I have been having a pretty hard proving these three formulae. The first one looks intuitively obvious and I think I have a fairly good understanding of why the second one has the structure that it has. But the complexity of the matrix notation and the fact that there are so many elements in the matrix is halting my attempts to precisely determine each of the formulae from the matrix. I would appreciate any help. Thanks.

Last edited: Apr 3, 2012
2. Apr 3, 2012

### DonAntonio

The characteristic polynomial, not equation (unless equalled to zero or some other number) is the determinant of $T-xI$ .

If we also know that the determinant is the sum of products of n numbers, each one of which is formed with exactly one element from each row and each column of the matrix, we get at once that one of such products in the above determinant is $(-x)(-x)\cdot...\cdot (-x)=(-1)^nx^n$ , and there is no other product as above with n x's, so this last is the greatest degree term in the pol., and you get $C_n$ .

Now you try to deduce the other two.

DonAntonio

3. Apr 7, 2012

### ajkoer

Co = Det (T) is easy. The last term Co is always the product of the roots. The roots of the characteristic equation for the matrix are the eigenvalues. As the product of the eigenvalues is equal to the Determinant, we are done. Proof of the last statement:

Det (T) = Det (P'EP) = Det(P'PE) = Det (I*E) = Det (E) = e1*e2*...

where E is a diagonal matrix with the eigenvalues on the diagonal of matrix T and P'P = I.

Similarly, the second term is always the minus sum of the roots. Note, rescaling the term becomes C(n-1)/C(n) = -1 as was required.

Last edited: Apr 7, 2012
4. Apr 7, 2012

### morphism

One minor difficulty with this approach is that the OP didn't specify the field over which they're working, so one might have to enlarge it so that it contains the eigenvalues of T, and then one has to prove that det and Tr once taken over this enlarged field will give the same values as over the original field.
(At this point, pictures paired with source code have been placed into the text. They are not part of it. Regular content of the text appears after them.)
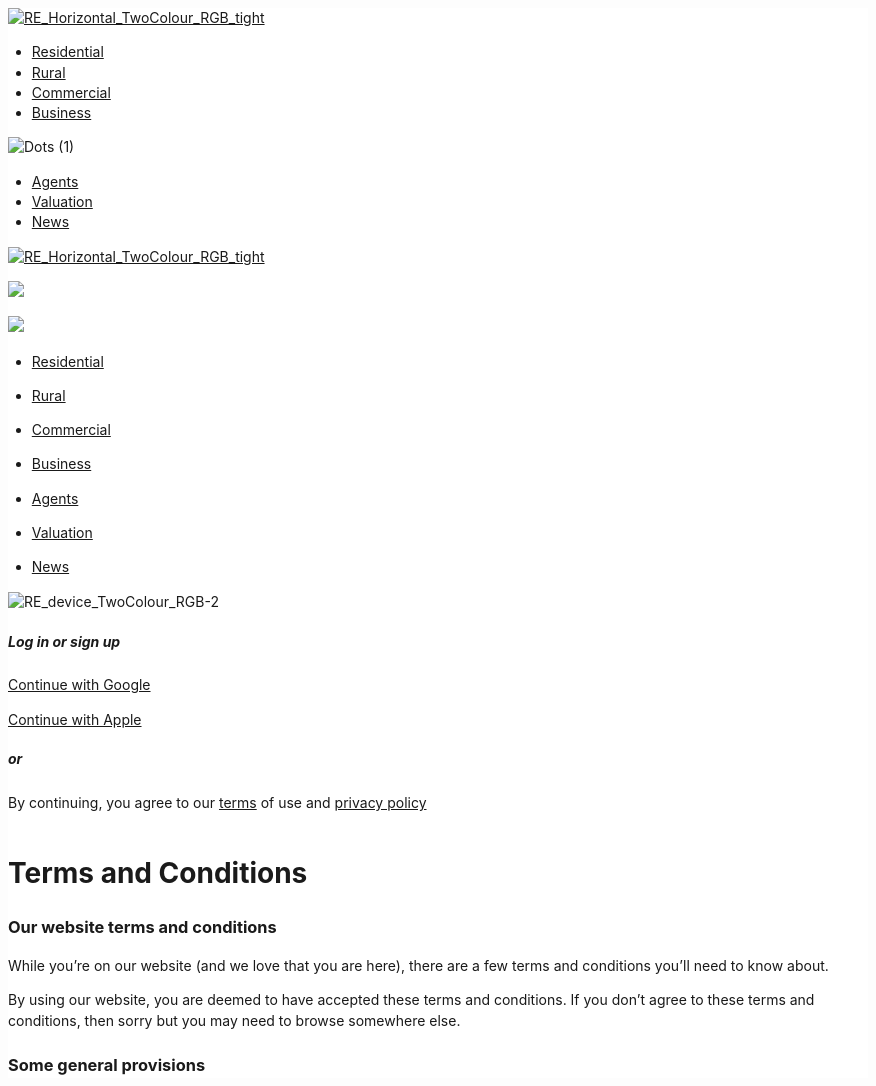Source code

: [![RE_Horizontal_TwoColour_RGB_tight](https://click.realestate.co.nz/hubfs/RE_Horizontal_TwoColour_RGB_tight.png)](https://realestate.co.nz/)

* [Residential](https://www.realestate.co.nz/residential/sale)
* [Rural](https://www.realestate.co.nz/rural/sale)
* [Commercial](https://www.realestate.co.nz/commercial/sale)
* [Business](https://www.realestate.co.nz/business/sale)

![Dots (1)](https://click.realestate.co.nz/hubfs/Realestate%20Blog%20Assets/Dots%20(1).svg)

* [Agents](https://www.realestate.co.nz/agents/search)
* [Valuation](https://www.realestate.co.nz/residential/sold)
* [News](https://www.realestate.co.nz/blog)

[![RE_Horizontal_TwoColour_RGB_tight](https://click.realestate.co.nz/hubfs/RE_Horizontal_TwoColour_RGB_tight.png)](https://realestate.co.nz/)

![](https://click.realestate.co.nz/hubfs/Realestate%20Blog%20Assets/Hamburger%20(2).svg)

![](https://click.realestate.co.nz/hubfs/Realestate%20Blog%20Assets/Close%20White.svg)

* [Residential](https://www.realestate.co.nz/residential/sale)
* [Rural](https://www.realestate.co.nz/rural/sale)
* [Commercial](https://www.realestate.co.nz/commercial/sale)
* [Business](https://www.realestate.co.nz/business/sale)

* [Agents](https://www.realestate.co.nz/agents/search)
* [Valuation](https://www.realestate.co.nz/residential/sold)
* [News](https://www.realestate.co.nz/blog)

![RE_device_TwoColour_RGB-2](https://click.realestate.co.nz/hs-fs/hubfs/RE_device_TwoColour_RGB-2.png?width=277&height=293&name=RE_device_TwoColour_RGB-2.png)

##### Log in or sign up

[Continue with Google](https://www.realestate.co.nz/agents/search)

[Continue with Apple](https://www.realestate.co.nz/terms-and-conditions?hsLang=en-nz)

##### or

By continuing, you agree to our [terms](http:?hsLang=en-nz) of use and [privacy policy](http:?hsLang=en-nz)

Terms and Conditions
====================

### Our website terms and conditions

While you’re on our website (and we love that you are here), there are a few terms and conditions you’ll need to know about. 

By using our website, you are deemed to have accepted these terms and conditions. If you don’t agree to these terms and conditions, then sorry but you may need to browse somewhere else. 

### Some general provisions 
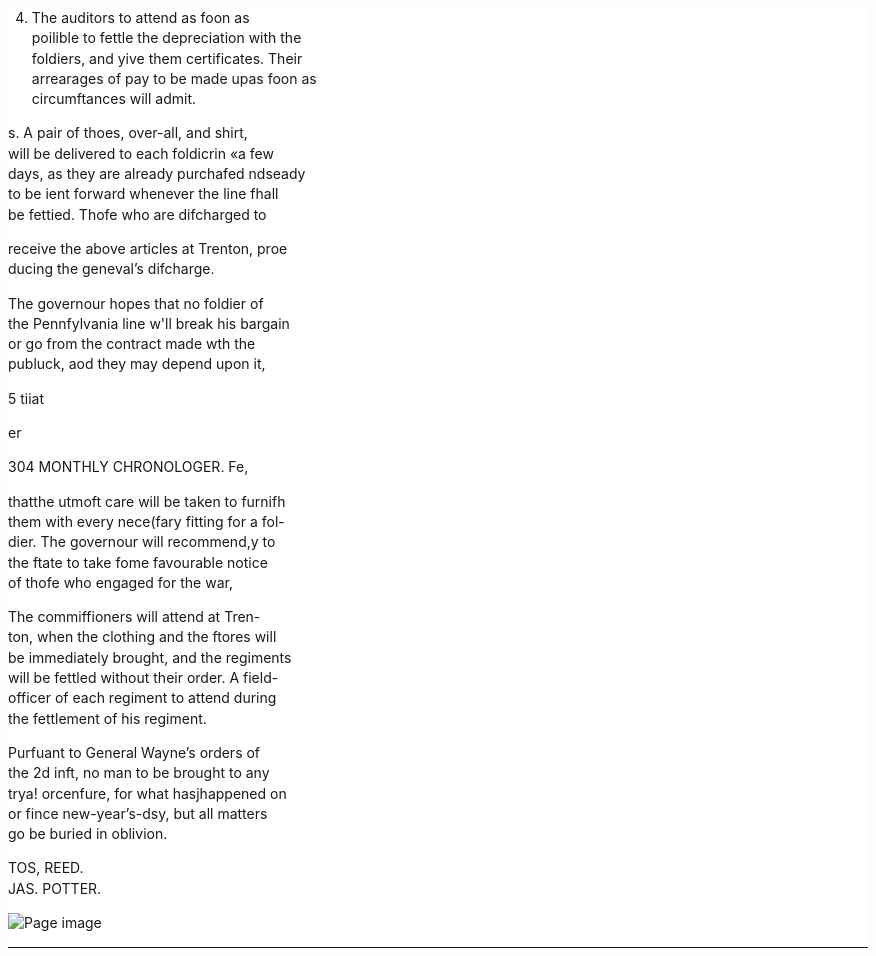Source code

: 4. The auditors to attend as foon as  
poilible to fettle the depreciation with the  
foldiers, and yive them certificates. Their  
arrearages of pay to be made upas foon as  
circumftances will admit.  
  
s. A pair of thoes, over-all, and shirt,  
will be delivered to each foldicrin «a few  
days, as they are already purchafed ndseady  
to be ient forward whenever the line fhall  
be fettied. Thofe who are difcharged to  
  
receive the above articles at Trenton, proe  
ducing the geneval’s difcharge.  
  
The governour hopes that no foldier of  
the Pennfylvania line w&#x27;ll break his bargain  
or go from the contract made wth the  
publuck, aod they may depend upon it,  
  
5 tiiat  
  
er  
  
  
  
  
  
  
  
304 MONTHLY CHRONOLOGER. Fe,  
  
thatthe utmoft care will be taken to furnifh  
them with every nece(fary fitting for a fol-  
dier. The governour will recommend,y to  
the ftate to take fome favourable notice  
of thofe who engaged for the war,  
  
The commiffioners will attend at Tren-  
ton, when the clothing and the ftores will  
be immediately brought, and the regiments  
will be fettled without their order. A field-  
officer of each regiment to attend during  
the fettlement of his regiment.  
  
Purfuant to General Wayne’s orders of  
the 2d inft, no man to be brought to any  
trya! orcenfure, for what hasjhappened on  
or fince new-year’s-dsy, but all matters  
go be buried in oblivion.  
  
TOS, REED.  
JAS. POTTER.
</td><td style="width: 50%; max-height: 75%; margin: auto; display: block;">
<img alt="Page image" src="https://iiif.archive.org/image/iiif/2/sim_london-magazine-enlarged-and-improved_1781-02_50%2Fsim_london-magazine-enlarged-and-improved_1781-02_50_jp2.zip%2Fsim_london-magazine-enlarged-and-improved_1781-02_50_jp2%2Fsim_london-magazine-enlarged-and-improved_1781-02_50_0058.jp2/pct:51.14678899082569,27.10405508798776,48.722149410222805,63.08339709257842/,600/0/default.jpg"/>
</td>
</tr></table>

---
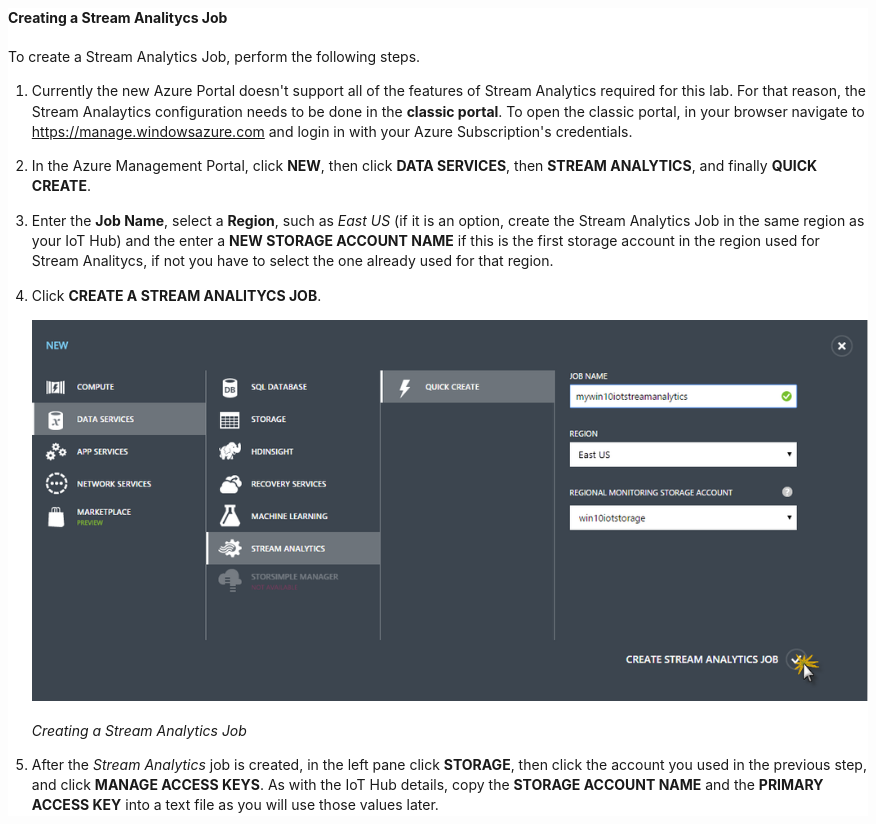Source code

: #### Creating a Stream Analitycs Job

To create a Stream Analytics Job, perform the following steps.

1. Currently the new Azure Portal doesn't support all of the features of Stream Analytics required for this lab.  For that reason, the Stream Analaytics configuration needs to be done in the **classic portal**.   To open the classic portal, in your browser navigate to https://manage.windowsazure.com and login in with your Azure Subscription's credentials. 

1. In the Azure Management Portal, click **NEW**, then click **DATA SERVICES**, then **STREAM ANALYTICS**, and finally **QUICK CREATE**.

2. Enter the **Job Name**, select a **Region**, such as _East US_ (if it is an option, create the Stream Analytics Job in the same region as your IoT Hub) and the enter a **NEW STORAGE ACCOUNT NAME** if this is the first storage account in the region used for Stream Analitycs, if not you have to select the one already used for that region.

3. Click **CREATE A STREAM ANALITYCS JOB**.

	![Creating a Stream Analytics Job](Images/createStreamAnalytics.png?raw=true)

	_Creating a Stream Analytics Job_

4. After the _Stream Analytics_ job is created, in the left pane click **STORAGE**, then click the account you used in the previous step, and click **MANAGE ACCESS KEYS**. As with the IoT Hub details, copy the **STORAGE ACCOUNT NAME** and the **PRIMARY ACCESS KEY** into a text file as you will use those values later.
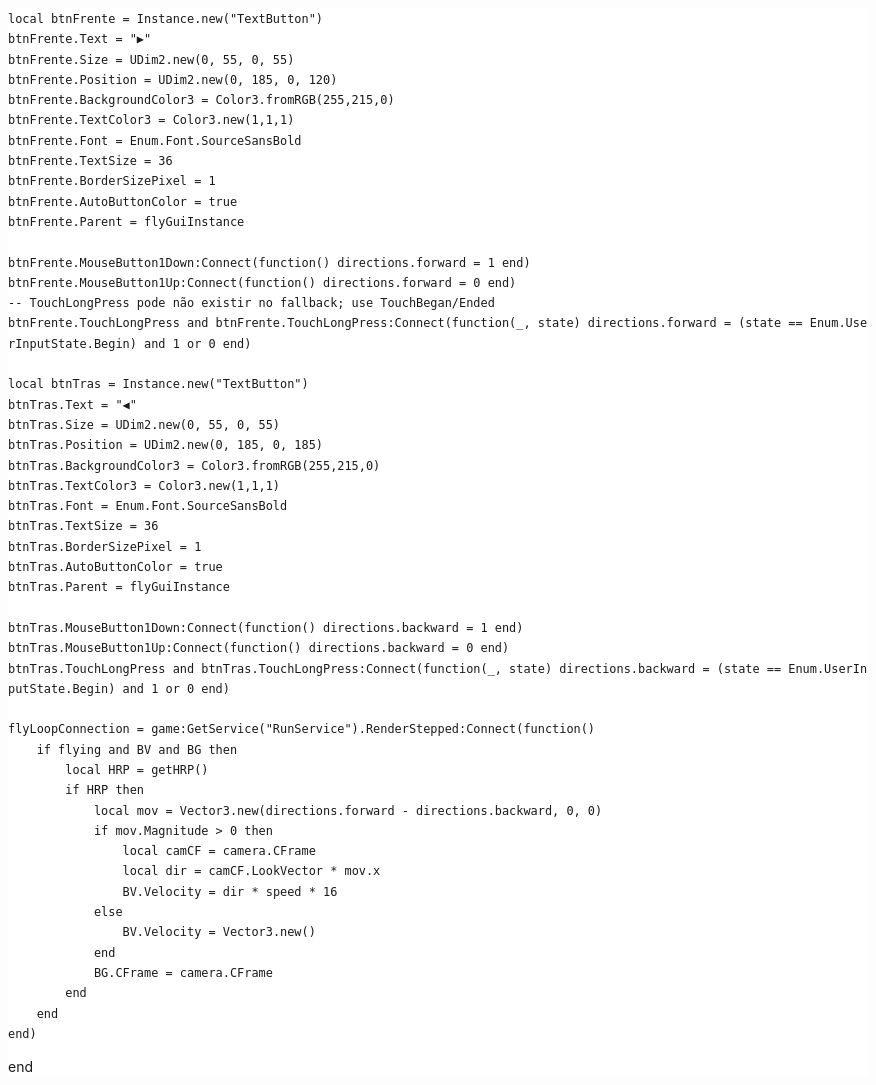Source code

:     local btnFrente = Instance.new("TextButton")
    btnFrente.Text = "▶"
    btnFrente.Size = UDim2.new(0, 55, 0, 55)
    btnFrente.Position = UDim2.new(0, 185, 0, 120)
    btnFrente.BackgroundColor3 = Color3.fromRGB(255,215,0)
    btnFrente.TextColor3 = Color3.new(1,1,1)
    btnFrente.Font = Enum.Font.SourceSansBold
    btnFrente.TextSize = 36
    btnFrente.BorderSizePixel = 1
    btnFrente.AutoButtonColor = true
    btnFrente.Parent = flyGuiInstance

    btnFrente.MouseButton1Down:Connect(function() directions.forward = 1 end)
    btnFrente.MouseButton1Up:Connect(function() directions.forward = 0 end)
    -- TouchLongPress pode não existir no fallback; use TouchBegan/Ended
    btnFrente.TouchLongPress and btnFrente.TouchLongPress:Connect(function(_, state) directions.forward = (state == Enum.UserInputState.Begin) and 1 or 0 end)

    local btnTras = Instance.new("TextButton")
    btnTras.Text = "◀"
    btnTras.Size = UDim2.new(0, 55, 0, 55)
    btnTras.Position = UDim2.new(0, 185, 0, 185)
    btnTras.BackgroundColor3 = Color3.fromRGB(255,215,0)
    btnTras.TextColor3 = Color3.new(1,1,1)
    btnTras.Font = Enum.Font.SourceSansBold
    btnTras.TextSize = 36
    btnTras.BorderSizePixel = 1
    btnTras.AutoButtonColor = true
    btnTras.Parent = flyGuiInstance

    btnTras.MouseButton1Down:Connect(function() directions.backward = 1 end)
    btnTras.MouseButton1Up:Connect(function() directions.backward = 0 end)
    btnTras.TouchLongPress and btnTras.TouchLongPress:Connect(function(_, state) directions.backward = (state == Enum.UserInputState.Begin) and 1 or 0 end)

    flyLoopConnection = game:GetService("RunService").RenderStepped:Connect(function()
        if flying and BV and BG then
            local HRP = getHRP()
            if HRP then
                local mov = Vector3.new(directions.forward - directions.backward, 0, 0)
                if mov.Magnitude > 0 then
                    local camCF = camera.CFrame
                    local dir = camCF.LookVector * mov.x
                    BV.Velocity = dir * speed * 16
                else
                    BV.Velocity = Vector3.new()
                end
                BG.CFrame = camera.CFrame
            end
        end
    end)
end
A more serious problem, however, is that your proof seems to assume that T is diagonalizable. This issue really needs to be addressed. (Suggestion: If we're working over a field that contains the eigenvalues of T then, although T may not be diagonalizable over this field, it's still possible to find a matrix P such that $PTP^{-1}=E$ is upper triangular. This would salvage your argument.)